- [WHAT THE EXERCISE ASKS] Among the entries below, which lines include the string "построят"? Show each one.

Extracted records:
____

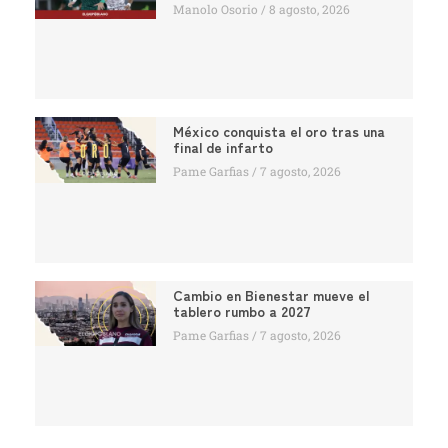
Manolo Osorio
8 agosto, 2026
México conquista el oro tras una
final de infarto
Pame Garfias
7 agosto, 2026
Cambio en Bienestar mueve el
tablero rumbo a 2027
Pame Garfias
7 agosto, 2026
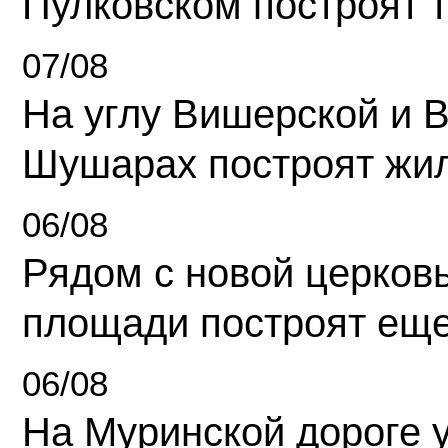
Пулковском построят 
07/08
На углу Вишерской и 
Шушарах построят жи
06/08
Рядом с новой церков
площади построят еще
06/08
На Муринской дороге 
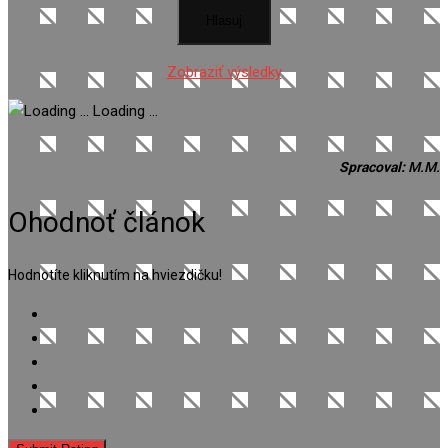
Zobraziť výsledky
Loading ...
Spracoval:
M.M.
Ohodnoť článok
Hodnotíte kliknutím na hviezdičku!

____

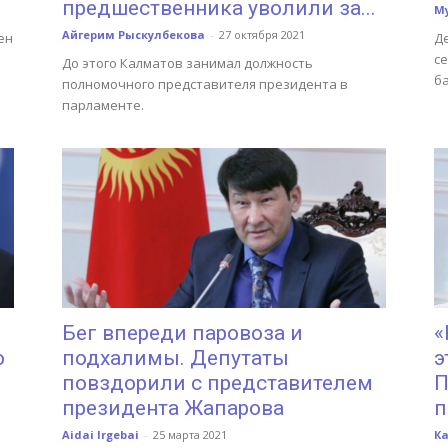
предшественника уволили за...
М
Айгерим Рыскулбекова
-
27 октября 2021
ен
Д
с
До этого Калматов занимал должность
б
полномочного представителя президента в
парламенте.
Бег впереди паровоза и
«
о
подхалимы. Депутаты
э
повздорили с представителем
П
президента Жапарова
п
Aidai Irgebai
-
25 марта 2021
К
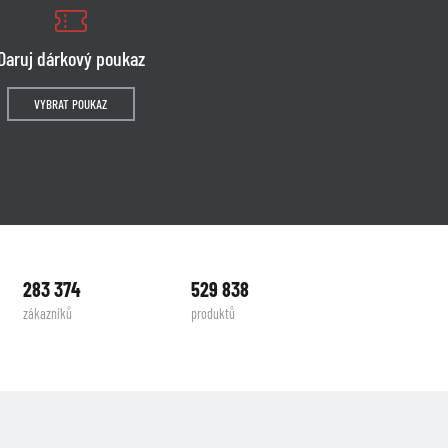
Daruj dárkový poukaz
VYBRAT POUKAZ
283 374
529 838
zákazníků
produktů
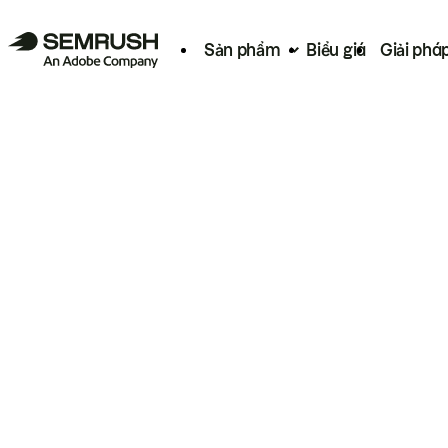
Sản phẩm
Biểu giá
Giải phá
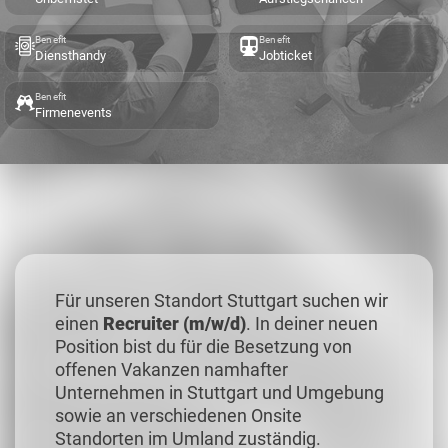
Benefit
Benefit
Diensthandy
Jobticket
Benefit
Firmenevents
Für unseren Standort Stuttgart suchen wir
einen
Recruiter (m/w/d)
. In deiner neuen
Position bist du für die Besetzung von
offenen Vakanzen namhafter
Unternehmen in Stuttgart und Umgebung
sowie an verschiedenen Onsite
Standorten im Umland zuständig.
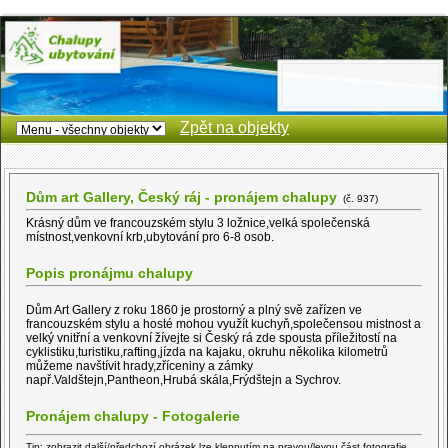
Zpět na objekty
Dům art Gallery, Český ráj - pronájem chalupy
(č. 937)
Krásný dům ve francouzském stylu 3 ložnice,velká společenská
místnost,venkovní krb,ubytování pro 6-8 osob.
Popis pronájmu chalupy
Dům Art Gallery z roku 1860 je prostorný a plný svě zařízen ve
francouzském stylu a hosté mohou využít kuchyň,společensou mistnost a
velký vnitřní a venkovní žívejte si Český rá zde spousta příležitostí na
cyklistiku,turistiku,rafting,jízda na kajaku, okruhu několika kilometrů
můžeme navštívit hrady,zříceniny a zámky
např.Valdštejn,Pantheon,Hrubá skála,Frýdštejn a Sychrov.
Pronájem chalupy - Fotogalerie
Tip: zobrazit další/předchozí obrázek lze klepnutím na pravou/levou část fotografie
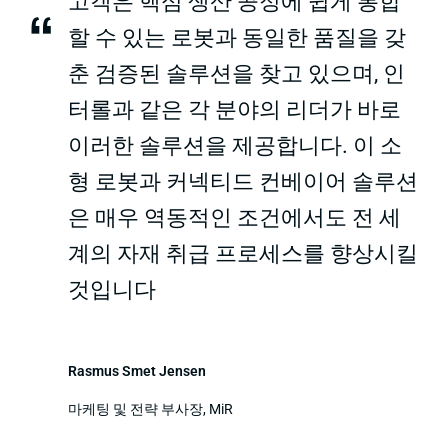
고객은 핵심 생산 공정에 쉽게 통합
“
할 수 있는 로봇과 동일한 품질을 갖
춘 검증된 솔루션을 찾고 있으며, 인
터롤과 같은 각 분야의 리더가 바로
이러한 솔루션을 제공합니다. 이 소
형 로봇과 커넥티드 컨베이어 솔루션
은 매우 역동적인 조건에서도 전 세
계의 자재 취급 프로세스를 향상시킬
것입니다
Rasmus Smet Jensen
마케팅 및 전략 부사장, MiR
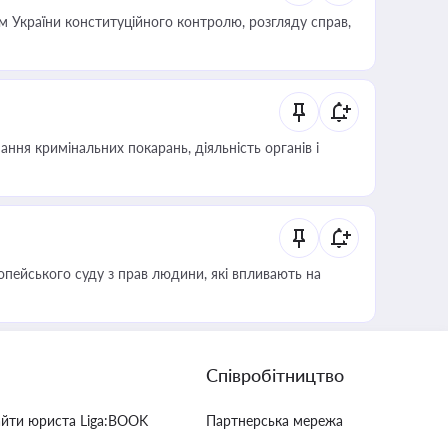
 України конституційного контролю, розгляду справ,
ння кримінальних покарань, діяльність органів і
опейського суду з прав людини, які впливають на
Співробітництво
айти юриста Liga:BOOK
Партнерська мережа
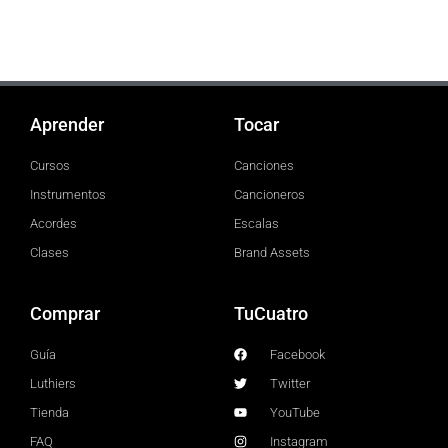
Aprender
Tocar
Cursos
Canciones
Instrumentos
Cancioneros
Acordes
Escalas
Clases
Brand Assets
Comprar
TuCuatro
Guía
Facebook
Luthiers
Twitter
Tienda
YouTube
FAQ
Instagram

____

- [OUTPUT]
Пулковском построят 
Шушарах построят жи
площади построят еще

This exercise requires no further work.